Enhanced security: Implementing a data security standard forces organizations to prioritize security as a whole. This includes physical security. More specifically, it forces them to commit to updating their security measures promptly to reflect developments as they become known. This means that organizations will always maintain a high level of security.

Gaining a competitive advantage: Complying with a data security standard is credible proof that an organization can keep sensitive data safe. This is a very reassuring signal to potential customers. In fact, it is increasingly likely to be a requirement for winning their business.

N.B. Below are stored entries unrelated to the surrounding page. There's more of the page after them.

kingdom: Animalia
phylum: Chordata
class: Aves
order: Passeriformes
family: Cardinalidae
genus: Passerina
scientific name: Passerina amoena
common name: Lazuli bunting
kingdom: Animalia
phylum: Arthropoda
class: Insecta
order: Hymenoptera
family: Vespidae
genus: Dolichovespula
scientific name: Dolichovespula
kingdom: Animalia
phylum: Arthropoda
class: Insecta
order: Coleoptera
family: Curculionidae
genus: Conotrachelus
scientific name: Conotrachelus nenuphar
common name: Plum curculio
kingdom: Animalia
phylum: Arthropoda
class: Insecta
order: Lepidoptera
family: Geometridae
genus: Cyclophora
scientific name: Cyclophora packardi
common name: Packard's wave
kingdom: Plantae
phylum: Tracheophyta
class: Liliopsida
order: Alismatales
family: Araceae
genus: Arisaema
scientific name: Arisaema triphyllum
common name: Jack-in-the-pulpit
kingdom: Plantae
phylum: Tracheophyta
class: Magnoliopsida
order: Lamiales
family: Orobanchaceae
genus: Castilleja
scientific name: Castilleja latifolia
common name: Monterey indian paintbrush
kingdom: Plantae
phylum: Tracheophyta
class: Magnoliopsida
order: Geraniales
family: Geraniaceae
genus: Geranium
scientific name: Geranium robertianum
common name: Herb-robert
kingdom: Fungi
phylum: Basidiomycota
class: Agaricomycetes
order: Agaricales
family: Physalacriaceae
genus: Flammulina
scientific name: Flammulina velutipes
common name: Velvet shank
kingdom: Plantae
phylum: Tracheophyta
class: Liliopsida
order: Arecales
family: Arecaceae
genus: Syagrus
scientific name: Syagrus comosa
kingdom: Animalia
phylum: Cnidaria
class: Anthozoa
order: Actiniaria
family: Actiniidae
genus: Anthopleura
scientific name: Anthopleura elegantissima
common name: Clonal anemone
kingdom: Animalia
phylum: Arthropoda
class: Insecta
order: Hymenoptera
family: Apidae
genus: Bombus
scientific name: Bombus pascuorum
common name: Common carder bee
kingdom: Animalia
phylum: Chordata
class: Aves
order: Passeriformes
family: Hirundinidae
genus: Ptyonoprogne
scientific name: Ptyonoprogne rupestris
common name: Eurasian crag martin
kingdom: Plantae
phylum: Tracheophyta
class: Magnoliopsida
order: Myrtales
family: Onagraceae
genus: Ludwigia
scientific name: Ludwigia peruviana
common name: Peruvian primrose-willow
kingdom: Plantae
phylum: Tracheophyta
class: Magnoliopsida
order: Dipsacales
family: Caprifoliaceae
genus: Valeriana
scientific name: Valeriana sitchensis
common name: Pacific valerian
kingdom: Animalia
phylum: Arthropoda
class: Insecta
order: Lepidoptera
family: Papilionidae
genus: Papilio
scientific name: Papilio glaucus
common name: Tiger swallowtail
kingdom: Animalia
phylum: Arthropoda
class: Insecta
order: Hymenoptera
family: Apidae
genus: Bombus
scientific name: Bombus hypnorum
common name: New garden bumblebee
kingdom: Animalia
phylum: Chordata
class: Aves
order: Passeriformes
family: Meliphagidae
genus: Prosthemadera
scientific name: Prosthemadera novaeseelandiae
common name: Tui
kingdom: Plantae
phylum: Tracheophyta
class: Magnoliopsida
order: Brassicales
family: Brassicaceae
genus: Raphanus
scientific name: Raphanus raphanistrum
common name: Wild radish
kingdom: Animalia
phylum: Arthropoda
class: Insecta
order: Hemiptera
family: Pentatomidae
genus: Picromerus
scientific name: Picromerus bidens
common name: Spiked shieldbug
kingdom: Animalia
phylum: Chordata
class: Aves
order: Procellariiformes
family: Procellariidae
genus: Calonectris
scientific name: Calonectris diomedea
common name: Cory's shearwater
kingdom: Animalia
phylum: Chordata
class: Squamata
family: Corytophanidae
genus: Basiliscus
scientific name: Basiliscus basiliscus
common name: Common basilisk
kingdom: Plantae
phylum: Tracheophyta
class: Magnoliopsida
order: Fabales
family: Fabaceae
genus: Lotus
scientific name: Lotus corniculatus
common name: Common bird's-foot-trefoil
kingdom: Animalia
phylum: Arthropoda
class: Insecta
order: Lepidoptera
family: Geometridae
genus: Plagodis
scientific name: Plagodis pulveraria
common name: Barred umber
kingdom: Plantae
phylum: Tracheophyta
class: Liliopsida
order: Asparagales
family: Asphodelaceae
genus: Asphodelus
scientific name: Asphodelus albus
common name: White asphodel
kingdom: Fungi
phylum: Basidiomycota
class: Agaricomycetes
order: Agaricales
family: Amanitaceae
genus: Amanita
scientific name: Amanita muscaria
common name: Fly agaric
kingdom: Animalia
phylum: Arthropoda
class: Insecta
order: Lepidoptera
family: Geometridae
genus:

Boosting operational resilience: Enhancing security will make it less likely that an organization will fall victim to a security breach. It will also ensure that any potential or actual security breaches are handled as efficiently as possible. This reduces the likelihood that organizations will experience severe disruptions that will negatively impact their productivity.

Improving operational efficiency: On a similar note, improving security often leads to greater operational efficiency. This is because improving security tends to involve looking at processes and seeing where the weak points are. The weak points are often the operational pain points. This means that addressing them benefits operations as well as security.

Making cost savings: Complying with a data security standard doesn’t just save organizations money in penalties they don’t have to pay. It can save them money by addressing operational inefficiencies that reduce productivity.